Overpriced Sam's Club plates? Velveeta stuffed pimento? This shit sounds disgusting. How'd that Budweiser pair with your $38 steak?

Chromeclone
Chromeclone

Sounds like every other restaurant that has more than a few locations (corporate). Designed for two things, consistency of food through non-scratch made items and to make money. If the love is not in the food or service, all they are after is your money. A lot of these chain restaurants don't have chefs, they have kitchen (production) managers.

JB
JB

In my admittedly limited experience, franchise casual dining restaurants are consistently mediocre, at best. Their menu is designed and the food is flavored to appeal to the broadest cross section of tastes.

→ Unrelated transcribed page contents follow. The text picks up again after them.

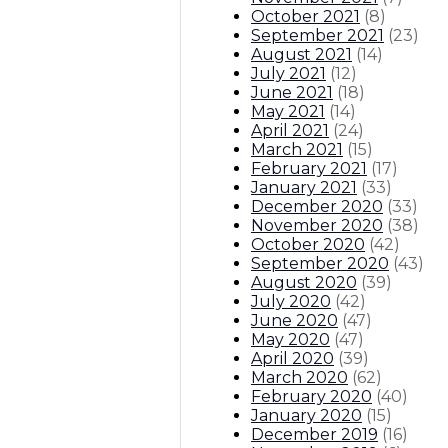
October 2021
(
8
)
September 2021
(
23
)
August 2021
(
14
)
July 2021
(
12
)
June 2021
(
18
)
May 2021
(
14
)
April 2021
(
24
)
March 2021
(
15
)
February 2021
(
17
)
January 2021
(
33
)
December 2020
(
33
)
November 2020
(
38
)
October 2020
(
42
)
September 2020
(
43
)
August 2020
(
39
)
July 2020
(
42
)
June 2020
(
47
)
May 2020
(
47
)
April 2020
(
39
)
March 2020
(
62
)
February 2020
(
40
)
January 2020
(
15
)
December 2019
(
16
)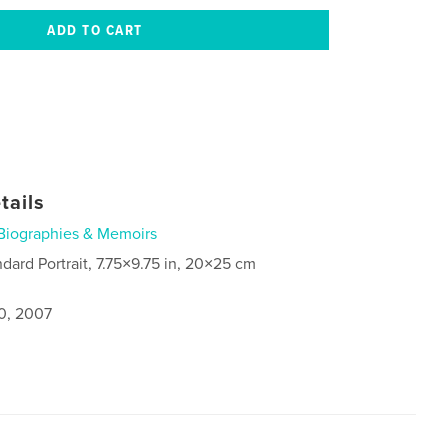
tails
Biographies & Memoirs
ndard Portrait, 7.75×9.75 in, 20×25 cm
0, 2007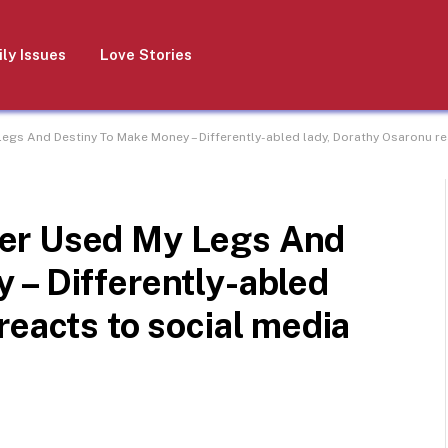
ly Issues
Love Stories
gs And Destiny To Make Money – Differently-abled lady, Dorathy Osaronu rea
er Used My Legs And
 – Differently-abled
reacts to social media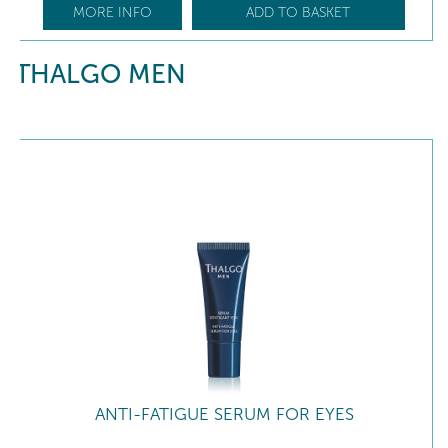
MORE INFO
ADD TO BASKET
THALGO MEN
ANTI-FATIGUE SERUM FOR EYES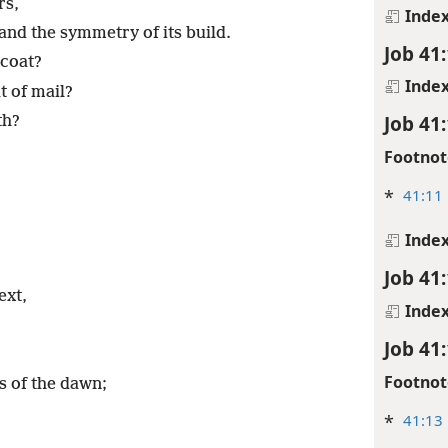
rs,
Inde
and the symmetry of its build.
Job 41
 coat?
Inde
t of mail?
Job 41
th?
Footnot
*
41:11
Inde
Job 41
ext,
Inde
Job 41
Footnot
es of the dawn;
*
41:13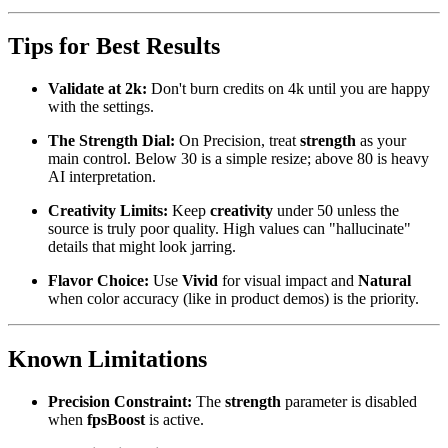
Tips for Best Results
Validate at 2k:
Don't burn credits on 4k until you are happy
with the settings.
The Strength Dial:
On Precision, treat
strength
as your
main control. Below 30 is a simple resize; above 80 is heavy
AI interpretation.
Creativity Limits:
Keep
creativity
under 50 unless the
source is truly poor quality. High values can "hallucinate"
details that might look jarring.
Flavor Choice:
Use
Vivid
for visual impact and
Natural
when color accuracy (like in product demos) is the priority.
Known Limitations
Precision Constraint:
The
strength
parameter is disabled
when
fpsBoost
is active.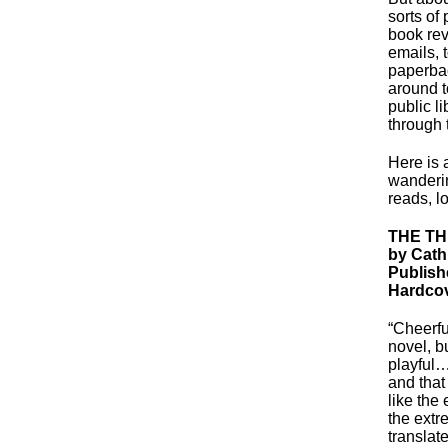
sorts of
book rev
emails, 
paperbac
around t
public l
through 
Here is 
wanderin
reads, l
THE T
by Cath
Publish
Hardcov
“Cheerfu
novel, bu
playful
and that
like the
the extr
translat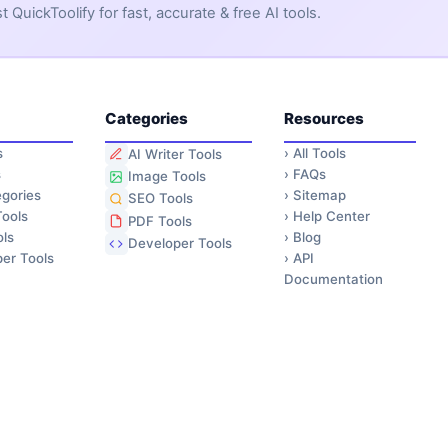
QuickToolify for fast, accurate & free AI tools.
Categories
Resources
s
›
All Tools
AI Writer Tools
s
›
FAQs
Image Tools
gories
›
Sitemap
SEO Tools
ools
›
Help Center
PDF Tools
ls
›
Blog
Developer Tools
er Tools
›
API
Documentation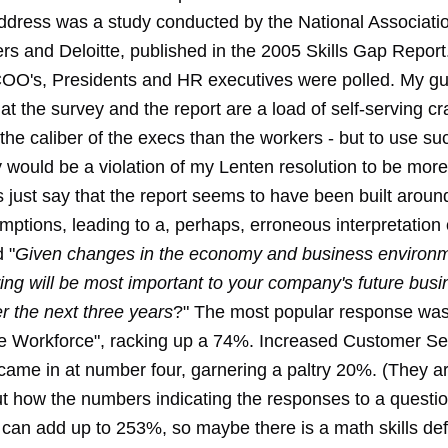
ddress was a study conducted by the National Associatio
rs and Deloitte, published in the 2005 Skills Gap Report
OO's, Presidents and HR executives were polled. My gut
that the survey and the report are a load of self-serving c
he caliber of the execs than the workers - but to use su
would be a violation of my Lenten resolution to be more 
's just say that the report seems to have been built arou
ptions, leading to a, perhaps, erroneous interpretation 
 "
Given changes in the economy and business environm
wing will be most important to your company's future bus
r the next three years
?" The most popular response was
 Workforce", racking up a 74%. Increased Customer Se
came in at number four, garnering a paltry 20%. (They are
 how the numbers indicating the responses to a question
can add up to 253%, so maybe there is a math skills def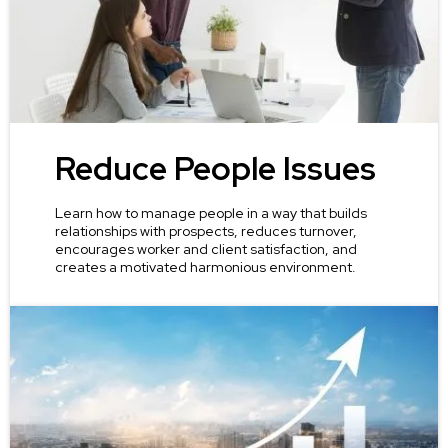
Reduce People Issues
Learn how to manage people in a way that builds
relationships with prospects, reduces turnover,
encourages worker and client satisfaction, and
creates a motivated harmonious environment.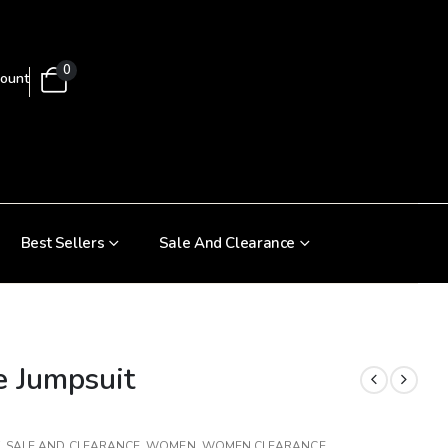
0
ount
Best Sellers
Sale And Clearance
e Jumpsuit
,
SALE AND CLEARANCE
,
WOMEN
,
WOMEN CLEARANCE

Although there are a couple of franchise restaurants I like, I most often go to locally owned establishments that serve food much more to my liking. It would appear that Del Frisco is indeed just another franchise chain with 'acceptable' food...

Bob orange
Bob orange

Check out the photo for your piece before writing "...bar was a sea of occupied stools, sharp-dressed drinkers..." Huh? I see at least ten guys dressed grocery-store casual, including jeans, t-shirt. Maybe the two females in the background were dressed cooler. Actually... was it a stag bar?

Jon Daniel
Jon Daniel

You just described 75% of the restaurants in Uptown

Bob
Bob

The best way to check done-ness of meat without cutting? Check the firmness with a utensil. Every chef worth a damn should do this before it goes on your plate. Firm = medium or well done. Soft = medium rare. Gooey = rare

Steve
Steve

Upscale Applebee's, Scott? Really? That dig completely deflates your assessment.

Scott Reitz
Scott Reitz

Writing came first. Photo came second. This is a shot of the upstairs bar, which is much less busy when this photo was taken than the downstairs bar likely was. Point taken, though.

Scott Reitz
Scott Reitz

It's not really a dig. Applebee's designs their menu in a certain way. They want to cater to EVERYONE. They want to make sure as many people as possible will come in and find something they like.

Del Frisco's Grille takes the same tack. They've designed a menu that casts a wide net. And they're getting ready to stamp it out in cities all over the country. Seems similar to me.